A recent interview with a Sony exec points to the possibility that gamers may have to re-buy digital versions of games they already own for play on PlayStation Now.
At CES 2014 Sony shook up the gaming sphere with their announcement of the PlayStation Now game streaming service, which effectively unites a handful of devices to a veritable gaming ecosystem. With PS Now, you can eventually play PlayStation games without owning a PS console.
PS Now has monumental potential to change the industry, bringing a multitude of classic games across the entire PlayStation era to the cloud, moving toward a tethered multi-device environment and potentially phasing out the need for yesteryear consoles to boot.
The technology is in its infancy, and Sony eventually aims to bring a massive library of PlayStation games (from PSOne and beyond) to consoles as well non-Sony smartphones and tablets. The service is also projected for a release across Sony Bravia HDTV’s, alleviating the need for a console altogether–which in itself is quite ambitious.
While just about every PlayStation gamer out there is looking forward to the new service, there are many questions that have been posed–quite a few of them are particularly interesting and affect gamers as a whole.
One of the more pressing questions involves the issue of double-buying. The following hypothetical scenario illustrates the issue: will gamers who already own a disc-based version of, say, The Last of Us on PlayStation 3 have to re-buy the same game on PS Now to play it on PS4?
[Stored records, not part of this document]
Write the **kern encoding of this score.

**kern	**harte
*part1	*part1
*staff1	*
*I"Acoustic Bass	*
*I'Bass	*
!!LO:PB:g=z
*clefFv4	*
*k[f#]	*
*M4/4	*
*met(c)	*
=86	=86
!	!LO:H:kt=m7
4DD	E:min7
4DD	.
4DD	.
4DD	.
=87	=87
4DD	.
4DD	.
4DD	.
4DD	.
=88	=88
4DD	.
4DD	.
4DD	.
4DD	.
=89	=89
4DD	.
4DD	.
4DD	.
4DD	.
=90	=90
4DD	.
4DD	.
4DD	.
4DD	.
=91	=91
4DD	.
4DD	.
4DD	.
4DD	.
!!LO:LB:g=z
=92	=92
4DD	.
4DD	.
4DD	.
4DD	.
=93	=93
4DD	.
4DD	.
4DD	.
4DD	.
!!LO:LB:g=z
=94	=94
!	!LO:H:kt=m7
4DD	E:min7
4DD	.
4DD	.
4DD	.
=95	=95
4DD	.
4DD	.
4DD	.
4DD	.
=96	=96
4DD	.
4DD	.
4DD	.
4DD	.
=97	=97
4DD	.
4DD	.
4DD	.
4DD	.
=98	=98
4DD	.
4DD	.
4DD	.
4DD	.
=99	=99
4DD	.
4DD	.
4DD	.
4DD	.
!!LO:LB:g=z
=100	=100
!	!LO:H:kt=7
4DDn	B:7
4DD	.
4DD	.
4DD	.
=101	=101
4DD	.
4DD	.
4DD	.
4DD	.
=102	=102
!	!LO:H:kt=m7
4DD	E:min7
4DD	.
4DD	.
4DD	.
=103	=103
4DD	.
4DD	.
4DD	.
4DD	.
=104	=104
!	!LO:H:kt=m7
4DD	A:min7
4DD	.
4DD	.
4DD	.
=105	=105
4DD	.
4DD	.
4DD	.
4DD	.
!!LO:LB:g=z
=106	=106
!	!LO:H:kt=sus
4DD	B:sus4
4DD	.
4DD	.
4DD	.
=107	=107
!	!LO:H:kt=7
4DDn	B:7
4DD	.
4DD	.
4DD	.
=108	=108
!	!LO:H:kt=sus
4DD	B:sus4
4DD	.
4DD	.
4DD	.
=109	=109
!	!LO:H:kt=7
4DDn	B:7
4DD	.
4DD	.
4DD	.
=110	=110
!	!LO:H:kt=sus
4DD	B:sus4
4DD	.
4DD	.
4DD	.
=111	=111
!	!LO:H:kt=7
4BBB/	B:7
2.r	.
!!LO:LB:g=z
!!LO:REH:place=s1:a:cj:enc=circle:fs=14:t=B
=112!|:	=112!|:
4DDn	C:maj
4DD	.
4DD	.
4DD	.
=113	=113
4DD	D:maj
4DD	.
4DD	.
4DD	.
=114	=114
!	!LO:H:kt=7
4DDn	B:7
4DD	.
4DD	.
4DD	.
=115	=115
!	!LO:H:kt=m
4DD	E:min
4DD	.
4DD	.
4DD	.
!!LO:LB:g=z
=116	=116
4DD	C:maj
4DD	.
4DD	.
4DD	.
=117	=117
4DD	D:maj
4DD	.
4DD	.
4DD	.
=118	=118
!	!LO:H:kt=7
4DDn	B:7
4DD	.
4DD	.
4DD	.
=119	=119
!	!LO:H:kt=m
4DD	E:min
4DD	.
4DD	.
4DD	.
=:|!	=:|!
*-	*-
CVG poised a similar hypothetical scenario to Sony’s John Koller in a recent interview, illustrating a possible way that PS Now could verify ownership of a game. They specifically asked if a PS3 game disc could be put into a PS4 as a means of verifying ownership, thereby giving free access to the same game on PS Now.
Koller’s response indicates Sony isn’t doing something like that when PS Now launches; “We… uh, initially, no. So, we’re saying no to that right now,” Koller said.
When pressed if Sony is looking into the possibility of some sort of discounts or free versions of already-owned games, Koller was quoted saying “Right now, no.”
It’s worth mentioning that the PlayStation Now framework is still in its very early stages and that Sony is still shaping the service–and will continue to do so after gaining feedback from the beta test to launch later this month.
Fans all over agree that it would be beneficial to be offered some sort of access to digital versions of games they already own, alleviating the need to re-buy a specific title.
Sony Computer Entertainment President and CEO Andrew House revealed that the company aims to bring PS3 games to the service first, following with PSOne, PS2 and PS4 games in that specific order. Koller reflects this plan during the interview as well: “…PS3 will be the tip of the spear. We’ll see how it scales, the business model, all those things. We have other territories to launch in over time. And then we’ll start looking at how we can piece together other content.”
The interview also gleaned something quite informative on the service’s peripheral requirements: DualShock 3 controllers will be required to play games on Bravia TV’s, smartphones and tablets via PS Now.
“Vita has adequate buttons and you’re using DualShock 3 controllers for the Bravia TV demo stations here. How will you tackle controller input challenges for playing PS3 games on a tablet?”
“It needs to go through the DualShock. The DualShock remains the key ingredient. So that controller experience needs to go perfectly. We didn’t want to utilise touch screen or anything like that because the games are best played with a DualShock.”
“So it requires the DualShock 3 on any platform PS Now comes to?”
“Yes it requires the DualShock. The DualShock 3 specifically. To enable tablet and smartphone play, you’ve got to have the DualShock 3.”
More information may come to light as CES 2014 furthers along, and Sony will most likely release details after the PlayStation Now beta scheduled to begin this month.
The service is a landmark in the industry and represents Sony’s most current salvo in the next-gen war, proving that this is just the beginning of their commitment for the PlayStation 4–as well as their PlayStation brand altogether. Microsoft has its own impressive cloud-based array with Xbox LIVE Compute, and it will be interesting to see if they launch their own answer to the lack of backwards compatibility with the Xbox One sometime in the future.
PlayStation Now is planned for a tentative release in Summer 2014 across PS3, PS4, PS Vita, Bravia smart TV’s as well as smartphones and tablets.